## JOUW OPDRACHT
Haal uit de lijst hieronder alle regels vanaf het begin tot en met de regel met "Как делать?". Neem ze letterlijk over.

## AANGELEVERDE LIJST
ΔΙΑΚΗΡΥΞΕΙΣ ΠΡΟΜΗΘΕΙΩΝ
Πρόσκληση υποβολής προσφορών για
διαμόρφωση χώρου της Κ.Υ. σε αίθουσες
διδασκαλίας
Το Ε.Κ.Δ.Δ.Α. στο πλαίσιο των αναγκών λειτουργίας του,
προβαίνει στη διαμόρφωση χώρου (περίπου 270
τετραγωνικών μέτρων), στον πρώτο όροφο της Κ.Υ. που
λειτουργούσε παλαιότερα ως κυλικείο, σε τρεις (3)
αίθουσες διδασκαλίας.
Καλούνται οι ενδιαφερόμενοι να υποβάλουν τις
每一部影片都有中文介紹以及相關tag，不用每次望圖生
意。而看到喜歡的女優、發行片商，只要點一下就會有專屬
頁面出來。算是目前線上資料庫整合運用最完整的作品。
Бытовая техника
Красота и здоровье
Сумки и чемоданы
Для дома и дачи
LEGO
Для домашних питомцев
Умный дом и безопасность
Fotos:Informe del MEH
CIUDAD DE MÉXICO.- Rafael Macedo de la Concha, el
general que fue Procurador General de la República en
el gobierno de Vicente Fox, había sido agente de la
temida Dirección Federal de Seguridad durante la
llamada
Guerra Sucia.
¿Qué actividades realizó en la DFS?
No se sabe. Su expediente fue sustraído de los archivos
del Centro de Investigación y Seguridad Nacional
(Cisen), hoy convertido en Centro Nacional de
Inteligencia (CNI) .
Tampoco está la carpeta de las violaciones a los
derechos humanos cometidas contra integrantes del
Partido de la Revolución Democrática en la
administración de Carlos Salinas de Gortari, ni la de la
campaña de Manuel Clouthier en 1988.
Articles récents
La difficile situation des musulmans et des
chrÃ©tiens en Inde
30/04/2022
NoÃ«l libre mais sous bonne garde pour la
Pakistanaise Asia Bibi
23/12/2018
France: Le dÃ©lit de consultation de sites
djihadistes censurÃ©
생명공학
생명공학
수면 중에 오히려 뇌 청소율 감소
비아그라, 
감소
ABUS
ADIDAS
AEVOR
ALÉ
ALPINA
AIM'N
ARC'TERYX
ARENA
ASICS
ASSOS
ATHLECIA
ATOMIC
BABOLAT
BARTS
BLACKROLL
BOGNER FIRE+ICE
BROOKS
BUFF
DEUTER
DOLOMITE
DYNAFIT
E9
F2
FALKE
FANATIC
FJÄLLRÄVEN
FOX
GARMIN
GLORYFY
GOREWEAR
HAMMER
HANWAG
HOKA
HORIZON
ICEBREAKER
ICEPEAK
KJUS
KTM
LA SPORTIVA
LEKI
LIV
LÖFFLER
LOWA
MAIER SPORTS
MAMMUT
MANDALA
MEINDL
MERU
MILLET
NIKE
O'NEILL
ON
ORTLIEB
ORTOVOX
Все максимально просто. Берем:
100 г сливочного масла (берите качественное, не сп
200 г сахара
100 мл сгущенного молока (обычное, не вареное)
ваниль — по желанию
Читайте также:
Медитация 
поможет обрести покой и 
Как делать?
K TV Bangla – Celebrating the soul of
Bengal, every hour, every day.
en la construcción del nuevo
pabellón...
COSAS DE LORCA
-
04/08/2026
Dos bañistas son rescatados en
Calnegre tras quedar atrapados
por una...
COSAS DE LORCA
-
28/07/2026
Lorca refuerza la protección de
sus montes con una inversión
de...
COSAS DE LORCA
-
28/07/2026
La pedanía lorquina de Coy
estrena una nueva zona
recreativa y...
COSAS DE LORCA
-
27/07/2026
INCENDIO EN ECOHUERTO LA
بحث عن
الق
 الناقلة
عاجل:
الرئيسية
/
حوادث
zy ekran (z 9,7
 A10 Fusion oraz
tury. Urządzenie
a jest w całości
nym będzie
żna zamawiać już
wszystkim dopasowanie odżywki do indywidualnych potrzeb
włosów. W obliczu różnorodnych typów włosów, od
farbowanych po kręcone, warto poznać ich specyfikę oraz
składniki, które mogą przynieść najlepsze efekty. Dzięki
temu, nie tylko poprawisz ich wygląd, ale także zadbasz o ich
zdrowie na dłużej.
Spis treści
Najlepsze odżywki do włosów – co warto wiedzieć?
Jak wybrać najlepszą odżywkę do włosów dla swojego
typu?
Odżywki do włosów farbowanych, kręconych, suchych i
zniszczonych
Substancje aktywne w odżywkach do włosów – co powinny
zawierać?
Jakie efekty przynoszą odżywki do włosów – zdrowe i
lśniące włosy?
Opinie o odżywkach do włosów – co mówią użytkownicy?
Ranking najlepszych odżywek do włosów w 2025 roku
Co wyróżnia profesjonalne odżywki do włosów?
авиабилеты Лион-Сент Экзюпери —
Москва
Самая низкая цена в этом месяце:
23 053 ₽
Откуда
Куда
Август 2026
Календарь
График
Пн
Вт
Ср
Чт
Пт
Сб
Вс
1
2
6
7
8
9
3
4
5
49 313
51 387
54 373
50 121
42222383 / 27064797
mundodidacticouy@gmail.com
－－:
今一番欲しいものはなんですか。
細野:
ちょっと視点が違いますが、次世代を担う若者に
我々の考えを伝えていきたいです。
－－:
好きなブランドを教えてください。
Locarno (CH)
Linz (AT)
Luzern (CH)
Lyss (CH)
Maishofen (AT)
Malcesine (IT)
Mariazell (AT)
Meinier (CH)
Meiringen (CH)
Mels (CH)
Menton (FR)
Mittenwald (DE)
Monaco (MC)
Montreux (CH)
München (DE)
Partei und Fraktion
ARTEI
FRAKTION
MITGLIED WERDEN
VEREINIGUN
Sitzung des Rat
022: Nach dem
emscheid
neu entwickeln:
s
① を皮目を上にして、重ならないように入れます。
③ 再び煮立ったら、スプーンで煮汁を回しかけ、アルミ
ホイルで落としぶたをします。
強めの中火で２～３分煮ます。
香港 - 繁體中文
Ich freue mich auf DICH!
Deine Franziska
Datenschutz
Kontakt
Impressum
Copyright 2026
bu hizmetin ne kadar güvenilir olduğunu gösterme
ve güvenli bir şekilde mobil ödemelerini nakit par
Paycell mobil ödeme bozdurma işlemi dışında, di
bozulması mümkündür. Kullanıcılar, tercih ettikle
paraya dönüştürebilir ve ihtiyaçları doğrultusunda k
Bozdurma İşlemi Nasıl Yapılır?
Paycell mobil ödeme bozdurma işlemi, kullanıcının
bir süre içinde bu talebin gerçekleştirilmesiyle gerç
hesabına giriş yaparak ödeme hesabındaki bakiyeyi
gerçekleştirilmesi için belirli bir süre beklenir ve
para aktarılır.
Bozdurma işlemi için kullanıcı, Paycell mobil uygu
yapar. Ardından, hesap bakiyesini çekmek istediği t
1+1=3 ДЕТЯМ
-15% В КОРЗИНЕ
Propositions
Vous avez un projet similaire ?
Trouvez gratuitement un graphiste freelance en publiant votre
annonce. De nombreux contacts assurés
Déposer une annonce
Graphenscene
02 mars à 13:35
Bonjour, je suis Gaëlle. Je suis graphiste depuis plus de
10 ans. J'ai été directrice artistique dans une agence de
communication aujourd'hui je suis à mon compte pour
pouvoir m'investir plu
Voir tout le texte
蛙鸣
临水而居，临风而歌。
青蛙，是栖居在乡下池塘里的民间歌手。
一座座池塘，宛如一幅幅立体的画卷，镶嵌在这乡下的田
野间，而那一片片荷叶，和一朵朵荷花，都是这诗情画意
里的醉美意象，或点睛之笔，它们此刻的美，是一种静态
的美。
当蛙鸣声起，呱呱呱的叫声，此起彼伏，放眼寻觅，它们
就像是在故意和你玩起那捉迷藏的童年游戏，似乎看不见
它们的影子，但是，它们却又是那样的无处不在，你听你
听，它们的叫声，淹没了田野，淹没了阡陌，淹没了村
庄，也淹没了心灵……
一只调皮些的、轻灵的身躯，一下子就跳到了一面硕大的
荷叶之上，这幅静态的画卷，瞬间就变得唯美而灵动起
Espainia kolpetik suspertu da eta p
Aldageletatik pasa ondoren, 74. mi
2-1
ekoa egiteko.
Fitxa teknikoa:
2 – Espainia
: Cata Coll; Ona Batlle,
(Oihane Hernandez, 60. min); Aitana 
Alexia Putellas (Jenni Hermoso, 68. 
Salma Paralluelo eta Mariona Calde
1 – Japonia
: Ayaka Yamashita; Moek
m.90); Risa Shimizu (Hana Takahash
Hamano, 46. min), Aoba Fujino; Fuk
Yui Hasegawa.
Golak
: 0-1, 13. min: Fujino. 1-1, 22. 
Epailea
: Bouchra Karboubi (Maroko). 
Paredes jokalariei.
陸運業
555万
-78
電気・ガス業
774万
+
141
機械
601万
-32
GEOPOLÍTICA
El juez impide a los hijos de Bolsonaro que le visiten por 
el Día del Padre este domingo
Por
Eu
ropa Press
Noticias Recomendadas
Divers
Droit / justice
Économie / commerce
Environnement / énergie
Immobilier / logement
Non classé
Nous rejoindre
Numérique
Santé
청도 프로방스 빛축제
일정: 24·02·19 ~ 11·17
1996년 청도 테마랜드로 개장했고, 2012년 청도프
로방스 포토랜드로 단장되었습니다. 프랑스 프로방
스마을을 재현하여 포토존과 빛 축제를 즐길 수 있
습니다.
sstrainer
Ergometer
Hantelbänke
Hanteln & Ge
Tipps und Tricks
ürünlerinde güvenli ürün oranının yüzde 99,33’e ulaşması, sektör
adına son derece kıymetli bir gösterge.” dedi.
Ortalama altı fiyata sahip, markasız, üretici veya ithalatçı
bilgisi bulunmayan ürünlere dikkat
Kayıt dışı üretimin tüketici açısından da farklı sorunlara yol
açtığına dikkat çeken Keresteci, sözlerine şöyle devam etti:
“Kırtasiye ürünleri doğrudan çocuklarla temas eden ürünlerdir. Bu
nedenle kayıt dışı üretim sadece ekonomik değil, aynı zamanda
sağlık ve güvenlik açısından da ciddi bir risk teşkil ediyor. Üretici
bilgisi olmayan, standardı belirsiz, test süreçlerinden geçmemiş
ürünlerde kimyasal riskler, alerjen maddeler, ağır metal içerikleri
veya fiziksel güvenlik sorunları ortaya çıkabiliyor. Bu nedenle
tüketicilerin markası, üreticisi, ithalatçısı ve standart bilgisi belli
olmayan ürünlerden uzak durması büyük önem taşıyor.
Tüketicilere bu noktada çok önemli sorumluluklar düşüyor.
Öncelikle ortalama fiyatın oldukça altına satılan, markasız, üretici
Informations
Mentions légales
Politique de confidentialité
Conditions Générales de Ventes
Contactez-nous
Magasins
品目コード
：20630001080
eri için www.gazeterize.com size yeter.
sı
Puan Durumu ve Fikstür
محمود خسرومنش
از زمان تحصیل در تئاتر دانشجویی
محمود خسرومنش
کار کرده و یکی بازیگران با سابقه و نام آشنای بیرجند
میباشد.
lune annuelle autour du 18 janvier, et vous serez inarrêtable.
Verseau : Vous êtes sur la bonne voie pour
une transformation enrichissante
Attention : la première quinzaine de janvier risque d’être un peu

## UITWERKING OPGAVE
ΔΙΑΚΗΡΥΞΕΙΣ ΠΡΟΜΗΘΕΙΩΝ
Πρόσκληση υποβολής προσφορών για
διαμόρφωση χώρου της Κ.Υ. σε αίθουσες
διδασκαλίας
Το Ε.Κ.Δ.Δ.Α. στο πλαίσιο των αναγκών λειτουργίας του,
προβαίνει στη διαμόρφωση χώρου (περίπου 270
τετραγωνικών μέτρων), στον πρώτο όροφο της Κ.Υ. που
λειτουργούσε παλαιότερα ως κυλικείο, σε τρεις (3)
αίθουσες διδασκαλίας.
Καλούνται οι ενδιαφερόμενοι να υποβάλουν τις
每一部影片都有中文介紹以及相關tag，不用每次望圖生
意。而看到喜歡的女優、發行片商，只要點一下就會有專屬
頁面出來。算是目前線上資料庫整合運用最完整的作品。
Бытовая техника
Красота и здоровье
Сумки и чемоданы
Для дома и дачи
LEGO
Для домашних питомцев
Умный дом и безопасность
Fotos:Informe del MEH
CIUDAD DE MÉXICO.- Rafael Macedo de la Concha, el
general que fue Procurador General de la República en
el gobierno de Vicente Fox, había sido agente de la
temida Dirección Federal de Seguridad durante la
llamada
Guerra Sucia.
¿Qué actividades realizó en la DFS?
No se sabe. Su expediente fue sustraído de los archivos
del Centro de Investigación y Seguridad Nacional
(Cisen), hoy convertido en Centro Nacional de
Inteligencia (CNI) .
Tampoco está la carpeta de las violaciones a los
derechos humanos cometidas contra integrantes del
Partido de la Revolución Democrática en la
administración de Carlos Salinas de Gortari, ni la de la
campaña de Manuel Clouthier en 1988.
Articles récents
La difficile situation des musulmans et des
chrÃ©tiens en Inde
30/04/2022
NoÃ«l libre mais sous bonne garde pour la
Pakistanaise Asia Bibi
23/12/2018
France: Le dÃ©lit de consultation de sites
djihadistes censurÃ©
생명공학
생명공학
수면 중에 오히려 뇌 청소율 감소
비아그라, 
감소
ABUS
ADIDAS
AEVOR
ALÉ
ALPINA
AIM'N
ARC'TERYX
ARENA
ASICS
ASSOS
ATHLECIA
ATOMIC
BABOLAT
BARTS
BLACKROLL
BOGNER FIRE+ICE
BROOKS
BUFF
DEUTER
DOLOMITE
DYNAFIT
E9
F2
FALKE
FANATIC
FJÄLLRÄVEN
FOX
GARMIN
GLORYFY
GOREWEAR
HAMMER
HANWAG
HOKA
HORIZON
ICEBREAKER
ICEPEAK
KJUS
KTM
LA SPORTIVA
LEKI
LIV
LÖFFLER
LOWA
MAIER SPORTS
MAMMUT
MANDALA
MEINDL
MERU
MILLET
NIKE
O'NEILL
ON
ORTLIEB
ORTOVOX
Все максимально просто. Берем:
100 г сливочного масла (берите качественное, не сп
200 г сахара
100 мл сгущенного молока (обычное, не вареное)
ваниль — по желанию
Читайте также:
Медитация 
поможет обрести покой и 
Как делать?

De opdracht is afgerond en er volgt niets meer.